▶ _To do_: Omit every picture. Return all other data as it stands.

▶ _Records shown_:
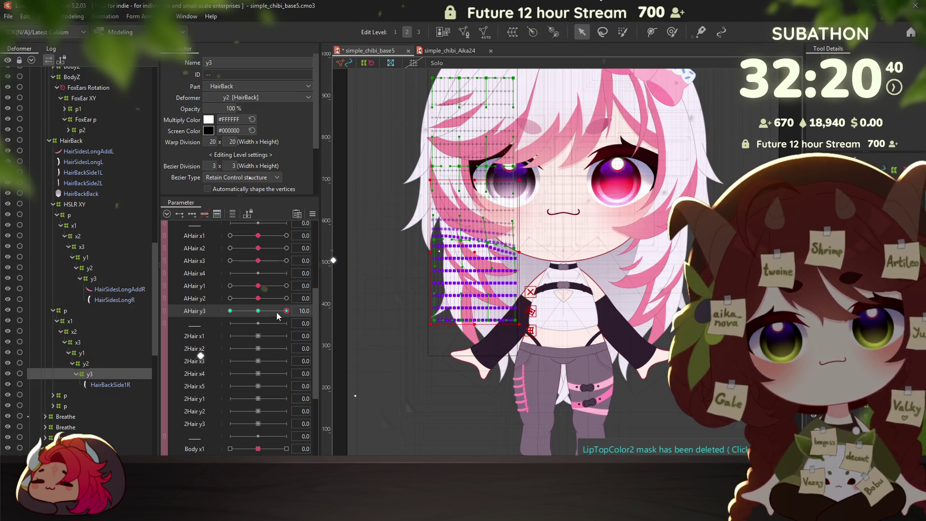
{"action": "left_click_drag", "start_coordinate": [287, 311], "coordinate": [256, 312]}
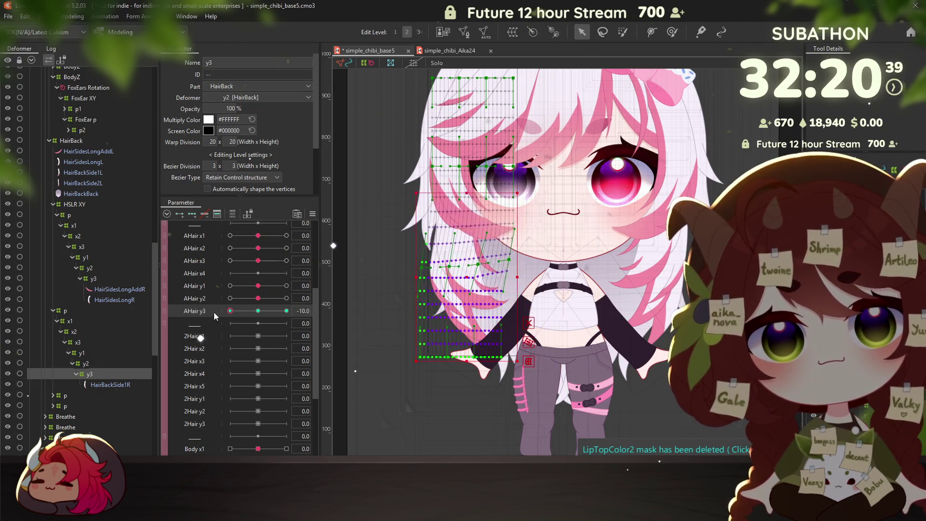
{"action": "left_click", "coordinate": [72, 20]}
{"action": "left_click", "coordinate": [83, 227]}
{"action": "left_click_drag", "start_coordinate": [629, 398], "coordinate": [711, 138]}
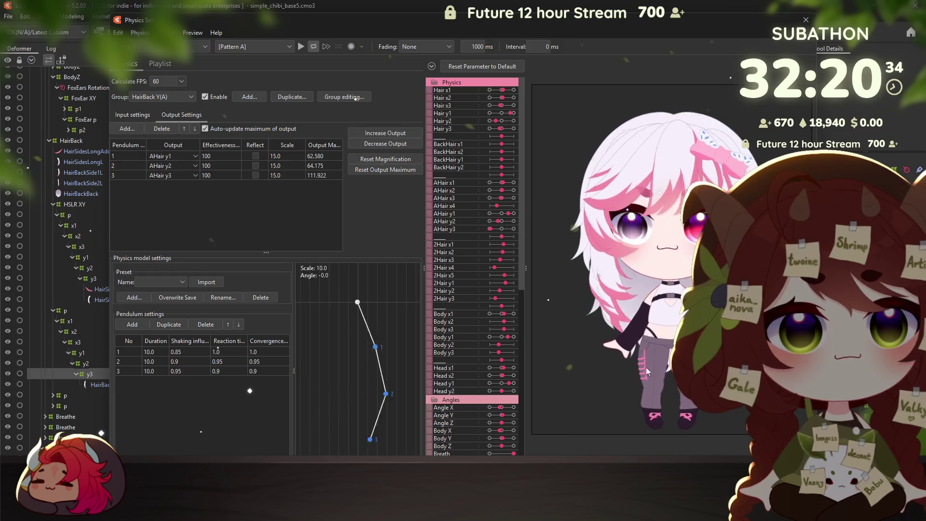
Set AHair y3's output scale to 10, briefly trying 5 before restoring 10
{"action": "mouse_move", "coordinate": [710, 139]}
{"action": "left_mouse_down"}
{"action": "mouse_move", "coordinate": [642, 214]}
{"action": "mouse_move", "coordinate": [650, 408]}
{"action": "mouse_move", "coordinate": [673, 393]}
{"action": "mouse_move", "coordinate": [607, 440]}
{"action": "mouse_move", "coordinate": [615, 306]}
{"action": "left_mouse_up"}
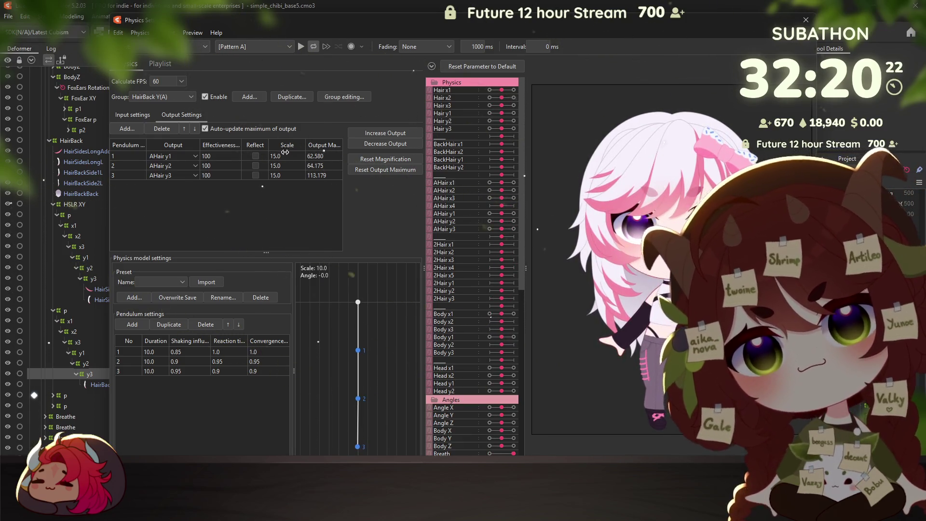
{"action": "double_click", "coordinate": [285, 176]}
{"action": "type", "text": "10"}
{"action": "key", "text": "Return"}
{"action": "mouse_move", "coordinate": [641, 289]}
{"action": "left_mouse_down"}
{"action": "mouse_move", "coordinate": [655, 107]}
{"action": "mouse_move", "coordinate": [632, 238]}
{"action": "left_mouse_up"}
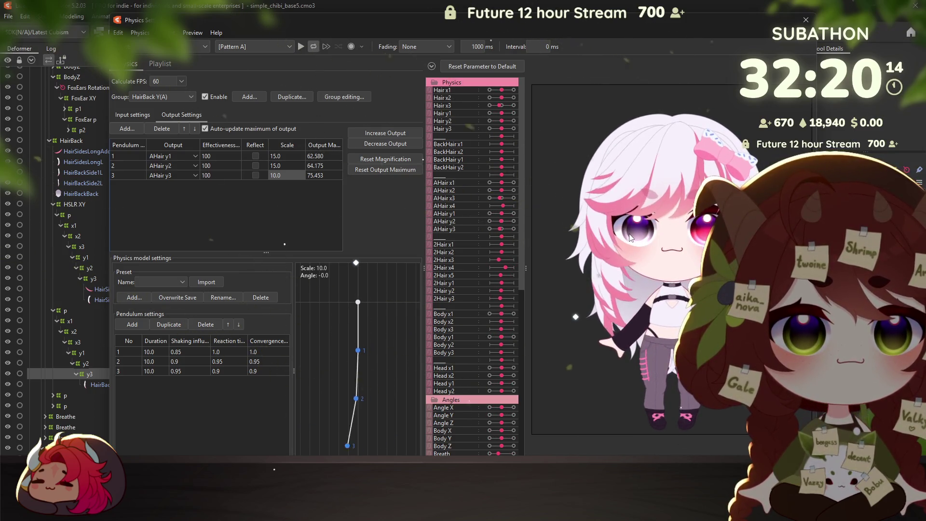
{"action": "left_click_drag", "start_coordinate": [278, 175], "coordinate": [289, 167]}
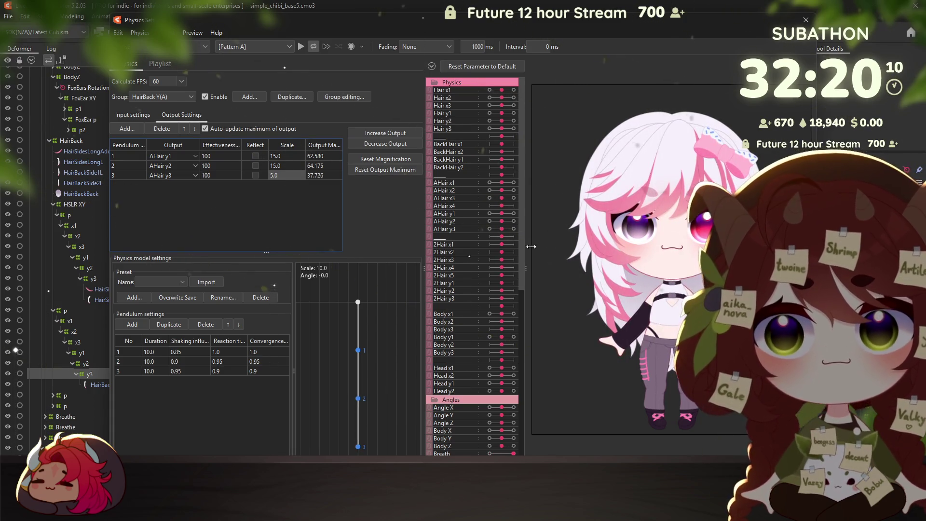
{"action": "mouse_move", "coordinate": [627, 251]}
{"action": "left_mouse_down"}
{"action": "mouse_move", "coordinate": [589, 298]}
{"action": "mouse_move", "coordinate": [670, 103]}
{"action": "mouse_move", "coordinate": [605, 432]}
{"action": "mouse_move", "coordinate": [591, 289]}
{"action": "left_mouse_up"}
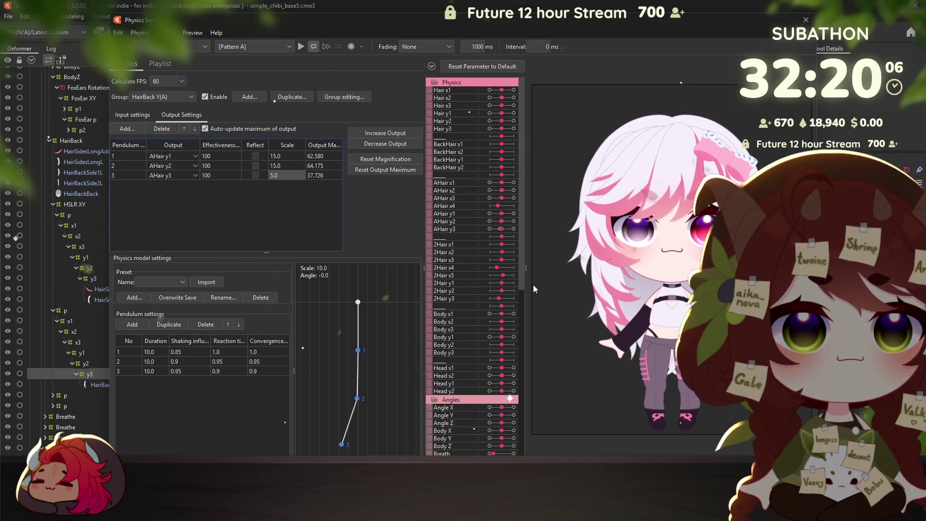
{"action": "double_click", "coordinate": [278, 176]}
{"action": "type", "text": "10"}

▶ _Response to this exercise_:
{"action": "left_click_drag", "start_coordinate": [287, 311], "coordinate": [256, 312]}
{"action": "left_click", "coordinate": [72, 20]}
{"action": "left_click", "coordinate": [83, 227]}
{"action": "left_click_drag", "start_coordinate": [629, 398], "coordinate": [711, 138]}
Set AHair y3's output scale to 10, briefly trying 5 before restoring 10
{"action": "mouse_move", "coordinate": [710, 139]}
{"action": "left_mouse_down"}
{"action": "mouse_move", "coordinate": [642, 214]}
{"action": "mouse_move", "coordinate": [650, 408]}
{"action": "mouse_move", "coordinate": [673, 393]}
{"action": "mouse_move", "coordinate": [607, 440]}
{"action": "mouse_move", "coordinate": [615, 306]}
{"action": "left_mouse_up"}
{"action": "double_click", "coordinate": [285, 176]}
{"action": "type", "text": "10"}
{"action": "key", "text": "Return"}
{"action": "mouse_move", "coordinate": [641, 289]}
{"action": "left_mouse_down"}
{"action": "mouse_move", "coordinate": [655, 107]}
{"action": "mouse_move", "coordinate": [632, 238]}
{"action": "left_mouse_up"}
{"action": "left_click_drag", "start_coordinate": [278, 175], "coordinate": [289, 167]}
{"action": "mouse_move", "coordinate": [627, 251]}
{"action": "left_mouse_down"}
{"action": "mouse_move", "coordinate": [589, 298]}
{"action": "mouse_move", "coordinate": [670, 103]}
{"action": "mouse_move", "coordinate": [605, 432]}
{"action": "mouse_move", "coordinate": [591, 289]}
{"action": "left_mouse_up"}
{"action": "double_click", "coordinate": [278, 176]}
{"action": "type", "text": "10"}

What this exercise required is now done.